Campbell kept in contact with the boy by phone and visited the boy after he had been at Charter Brookside for three months. She was stunned at his appearance.

"He had gained 80 pounds," Campbell says. "Here's a normal sized 11-year-old and they let him eat whatever they wanted. I couldn't believe what he looked like. It was so sad."

During one phone call, the child also told Campbell his roommate had touched him sexually.

"I told him to tell someone as soon as he hung up the phone," Campbell says. "It disgusted me. No one was overseeing his care there. There were quite a few damaged kids from Maine at Charter Brookside, and no one was looking out for them."

Ronnie and Jay Sprinkle's foster child also was placed at Charter Brookside. Before the boy was hospitalized in New Hampshire, the Windham couple cared for him in their home for two years. But it was a struggle. The boy had been tortured as a baby and the abuse left him angry and uncontrollable.

"As an infant, he'd been burned with a cigarette lighter and tied down in his crib and left there in his feces for days," says Jay Sprinkle. "It was horrendous stuff. The mother took off cross country and left the child with hitchhikers."

The boy was five when the Sprinkles took him into their home. He threw feces on the wall, dug at himself with sharp objects. He kicked, punched, bit people. The couple tried to find counseling and at-home help in Maine without luck.

"There was absolutely nothing for him," Jay Sprinkle says.

The boy grew sicker and was placed in St. Mary's, a short-term psychiatric hospital in Lewiston, while his caseworker unsuccessfully searched for a treatment bed in Maine.
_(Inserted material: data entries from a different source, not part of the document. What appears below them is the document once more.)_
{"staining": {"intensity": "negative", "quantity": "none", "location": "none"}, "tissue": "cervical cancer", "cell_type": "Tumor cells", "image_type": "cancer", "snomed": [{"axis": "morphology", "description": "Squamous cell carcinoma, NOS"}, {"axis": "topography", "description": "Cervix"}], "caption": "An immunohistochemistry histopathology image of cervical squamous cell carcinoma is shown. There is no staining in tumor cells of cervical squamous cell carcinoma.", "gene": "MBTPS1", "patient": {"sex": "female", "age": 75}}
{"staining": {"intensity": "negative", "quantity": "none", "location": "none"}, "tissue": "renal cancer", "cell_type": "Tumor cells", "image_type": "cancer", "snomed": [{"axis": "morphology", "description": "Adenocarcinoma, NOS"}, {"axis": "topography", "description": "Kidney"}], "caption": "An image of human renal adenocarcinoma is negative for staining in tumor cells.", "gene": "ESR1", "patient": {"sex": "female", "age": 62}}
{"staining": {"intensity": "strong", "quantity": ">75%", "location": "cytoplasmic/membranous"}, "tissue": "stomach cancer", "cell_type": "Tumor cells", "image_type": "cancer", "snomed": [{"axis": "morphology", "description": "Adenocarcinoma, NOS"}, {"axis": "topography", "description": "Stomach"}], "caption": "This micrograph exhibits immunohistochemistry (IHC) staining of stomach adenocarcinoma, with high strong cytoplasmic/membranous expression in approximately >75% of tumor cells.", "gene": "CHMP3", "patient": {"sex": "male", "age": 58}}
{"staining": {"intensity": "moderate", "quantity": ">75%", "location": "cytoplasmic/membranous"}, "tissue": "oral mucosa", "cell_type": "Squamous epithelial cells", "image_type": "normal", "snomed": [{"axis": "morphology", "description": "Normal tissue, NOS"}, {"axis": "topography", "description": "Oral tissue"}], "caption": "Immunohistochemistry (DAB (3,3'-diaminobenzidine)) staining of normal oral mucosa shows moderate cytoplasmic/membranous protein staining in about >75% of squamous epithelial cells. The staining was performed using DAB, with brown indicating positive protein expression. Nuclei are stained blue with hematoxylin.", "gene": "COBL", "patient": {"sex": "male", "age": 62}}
Unable to find one, the boy ended up at Charter Brookside. The Sprinkles visited him during his stay and were appalled at how the hospital was run.

"The place was a pig sty," Sprinkle says. "His bathroom looked like it had never been cleaned. The floors were filthy."

And their foster child looked unkempt and unclean. He wore clothes that didn't fit him. His teeth were caked yellow with decayed food. The hospital lost his shoes, so the boy wore a pair that were too tight and blistered his feet.

The Sprinkles also worried about the lack of supervision. Children often did what they wanted.

"We watched one girl, who had sexual abuse issues, stand on top of a cooler and go nuts," Ronnie Sprinkle says. "No one was watching her."

After federal investigators learned that many children were having sex with each other, the hospital was shut down in 1999. The Sprinkles learned about the shutdown after their foster child was moved to Lakeview Neurological Center in Effingham Falls, N.H.

While that hospital was cleaner and better run, institutional care did not help their foster child get better. The 8-year-old child often was punished and restricted to his room.

"He was restrained at Lakeview all the time," Ronnie Sprinkle says. "He doesn't do well in institutional settings. He falls apart. He doesn't even understand the rules."

Unless he was being restrained, the boy rarely was touched or held. He eventually was placed in a group home in Maine.

"Kids at these places don't get nurtured, hugged," Ronnie Sprinkle says. "They don't get asked how they're feeling. Everything is rules and regulations."